Fig. 5 — AICAR-induced AMPK activation abolishes PGN/R848/SCF-induced mTOR S2448 phosphorylation and increases its T2446 phosphorylation. AMP kinase activity in THP-1 cells was induced by 16-h exposure to 0.25 mM AICAR followed by 4-h stimulation with 1 μg/ml PGN, 0.1 μg/ml R848, or 0.1 μg/ml SCF. An ELISA assay was used for quantitative analysis of phospho-S2448/phospho-T2446 mTOR. Data are mean values ± SD of at least three individual experiments. *p < 0.01 vs.
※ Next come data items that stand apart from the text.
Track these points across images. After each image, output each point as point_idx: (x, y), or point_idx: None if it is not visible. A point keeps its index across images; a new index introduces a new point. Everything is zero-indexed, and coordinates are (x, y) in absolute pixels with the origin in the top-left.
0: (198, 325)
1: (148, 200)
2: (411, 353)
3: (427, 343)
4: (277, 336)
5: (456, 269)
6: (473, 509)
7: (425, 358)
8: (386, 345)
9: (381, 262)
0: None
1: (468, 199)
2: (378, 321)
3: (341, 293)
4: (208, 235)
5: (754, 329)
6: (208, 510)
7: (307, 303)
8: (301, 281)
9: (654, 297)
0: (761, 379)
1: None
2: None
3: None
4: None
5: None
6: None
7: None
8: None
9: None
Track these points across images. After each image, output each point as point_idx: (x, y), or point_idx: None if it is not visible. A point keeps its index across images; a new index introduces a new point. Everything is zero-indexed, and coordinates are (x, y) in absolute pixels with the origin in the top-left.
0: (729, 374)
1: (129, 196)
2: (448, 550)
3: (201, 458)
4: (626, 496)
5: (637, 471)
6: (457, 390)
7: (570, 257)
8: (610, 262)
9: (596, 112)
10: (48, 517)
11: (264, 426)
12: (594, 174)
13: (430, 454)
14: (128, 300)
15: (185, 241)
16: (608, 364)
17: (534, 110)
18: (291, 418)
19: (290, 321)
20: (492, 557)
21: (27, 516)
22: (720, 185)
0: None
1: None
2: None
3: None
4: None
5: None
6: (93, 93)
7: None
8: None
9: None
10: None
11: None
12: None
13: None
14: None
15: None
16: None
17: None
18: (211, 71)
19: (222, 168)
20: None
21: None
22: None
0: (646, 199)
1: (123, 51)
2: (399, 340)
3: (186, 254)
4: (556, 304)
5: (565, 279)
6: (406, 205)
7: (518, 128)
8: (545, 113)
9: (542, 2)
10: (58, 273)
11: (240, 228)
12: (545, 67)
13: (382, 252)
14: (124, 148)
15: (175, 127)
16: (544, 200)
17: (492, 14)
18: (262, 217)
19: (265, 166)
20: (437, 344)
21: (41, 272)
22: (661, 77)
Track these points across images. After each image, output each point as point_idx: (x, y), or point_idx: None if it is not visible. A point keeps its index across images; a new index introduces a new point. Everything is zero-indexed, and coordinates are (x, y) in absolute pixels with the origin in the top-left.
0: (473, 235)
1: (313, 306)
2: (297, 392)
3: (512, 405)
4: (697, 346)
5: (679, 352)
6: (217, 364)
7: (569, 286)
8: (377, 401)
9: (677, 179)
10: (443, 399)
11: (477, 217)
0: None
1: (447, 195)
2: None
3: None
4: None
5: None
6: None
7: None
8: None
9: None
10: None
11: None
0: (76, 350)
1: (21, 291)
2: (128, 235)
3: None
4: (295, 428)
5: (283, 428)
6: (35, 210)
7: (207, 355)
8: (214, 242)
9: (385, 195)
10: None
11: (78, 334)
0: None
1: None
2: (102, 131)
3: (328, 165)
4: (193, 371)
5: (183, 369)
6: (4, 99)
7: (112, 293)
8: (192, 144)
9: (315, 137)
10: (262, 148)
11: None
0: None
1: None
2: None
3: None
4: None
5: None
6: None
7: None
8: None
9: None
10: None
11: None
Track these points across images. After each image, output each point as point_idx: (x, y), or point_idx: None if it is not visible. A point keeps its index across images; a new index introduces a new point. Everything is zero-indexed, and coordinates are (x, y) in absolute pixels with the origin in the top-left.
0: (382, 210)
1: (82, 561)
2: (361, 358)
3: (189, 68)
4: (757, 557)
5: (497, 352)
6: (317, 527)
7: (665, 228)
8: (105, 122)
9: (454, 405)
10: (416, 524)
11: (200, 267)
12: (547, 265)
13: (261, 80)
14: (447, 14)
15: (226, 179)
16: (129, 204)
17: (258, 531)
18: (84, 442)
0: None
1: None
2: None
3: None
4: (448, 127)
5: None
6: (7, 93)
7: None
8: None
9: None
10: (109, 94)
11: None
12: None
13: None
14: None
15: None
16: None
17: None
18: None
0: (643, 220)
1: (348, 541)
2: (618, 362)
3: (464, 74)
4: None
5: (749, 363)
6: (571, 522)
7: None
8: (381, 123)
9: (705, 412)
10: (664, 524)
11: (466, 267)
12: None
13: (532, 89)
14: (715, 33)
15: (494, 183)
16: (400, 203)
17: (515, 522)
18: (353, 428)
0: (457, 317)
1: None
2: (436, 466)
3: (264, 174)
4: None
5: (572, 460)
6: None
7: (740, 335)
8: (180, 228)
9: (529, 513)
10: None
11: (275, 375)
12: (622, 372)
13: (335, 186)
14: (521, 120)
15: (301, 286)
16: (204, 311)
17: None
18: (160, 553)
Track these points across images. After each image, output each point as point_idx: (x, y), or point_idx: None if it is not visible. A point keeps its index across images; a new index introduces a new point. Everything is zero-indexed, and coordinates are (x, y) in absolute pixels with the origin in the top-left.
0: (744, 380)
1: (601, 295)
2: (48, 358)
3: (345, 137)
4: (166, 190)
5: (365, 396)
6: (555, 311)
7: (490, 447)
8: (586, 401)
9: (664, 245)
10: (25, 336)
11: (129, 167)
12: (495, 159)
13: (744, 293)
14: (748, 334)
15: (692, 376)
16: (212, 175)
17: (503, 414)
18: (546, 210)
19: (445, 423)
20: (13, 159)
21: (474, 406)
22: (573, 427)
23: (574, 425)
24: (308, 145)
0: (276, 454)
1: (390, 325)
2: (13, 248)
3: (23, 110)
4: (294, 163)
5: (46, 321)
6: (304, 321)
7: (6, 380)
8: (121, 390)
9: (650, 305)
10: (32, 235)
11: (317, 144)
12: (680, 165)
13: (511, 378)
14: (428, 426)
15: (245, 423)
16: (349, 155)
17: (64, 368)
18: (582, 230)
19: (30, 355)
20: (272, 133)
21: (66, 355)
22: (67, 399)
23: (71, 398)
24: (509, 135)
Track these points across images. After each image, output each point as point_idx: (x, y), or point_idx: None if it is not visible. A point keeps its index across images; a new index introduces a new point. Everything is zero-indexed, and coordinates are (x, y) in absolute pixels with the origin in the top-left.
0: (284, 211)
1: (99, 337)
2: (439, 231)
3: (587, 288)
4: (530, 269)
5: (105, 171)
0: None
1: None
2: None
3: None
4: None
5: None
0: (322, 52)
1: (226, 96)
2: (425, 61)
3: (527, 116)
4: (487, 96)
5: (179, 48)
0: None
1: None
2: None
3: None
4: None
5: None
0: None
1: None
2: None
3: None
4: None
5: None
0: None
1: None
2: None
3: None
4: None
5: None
THP-1 cells treated with respective stimulus in the absence of AICAR, **p < 0.01 vs. control

These data suggest that inhibition of ADK-catalyzed AMP generation (AMPK activator) or AMPK activity itself abrogates prevention of TLR- or SCF/Kit-mediated mTOR S2448 phosphorylation caused by silencing HIF-1α expression. Importantly, we have also confirmed that there is a temporal order for S2448 phosphorylation of mTOR and HIF1 activation that does not allow upregulation of the AMPK-dependent T2446 phosphorylation of mTOR in THP-1 cells exposed to PGN, R848, or SCF (Fig. 6). S2448 phosphorylation of mTOR was significantly increased during exposure to PGN/R848/SCF, clearly peaking within 30 min in the cases of PGN and R848, but not SCF. This leads to HIF-1 activation in a time-dependent manner, thus preventing upregulation of T2446 phosphorylation of mTOR for all the studied conditions (Fig. 6).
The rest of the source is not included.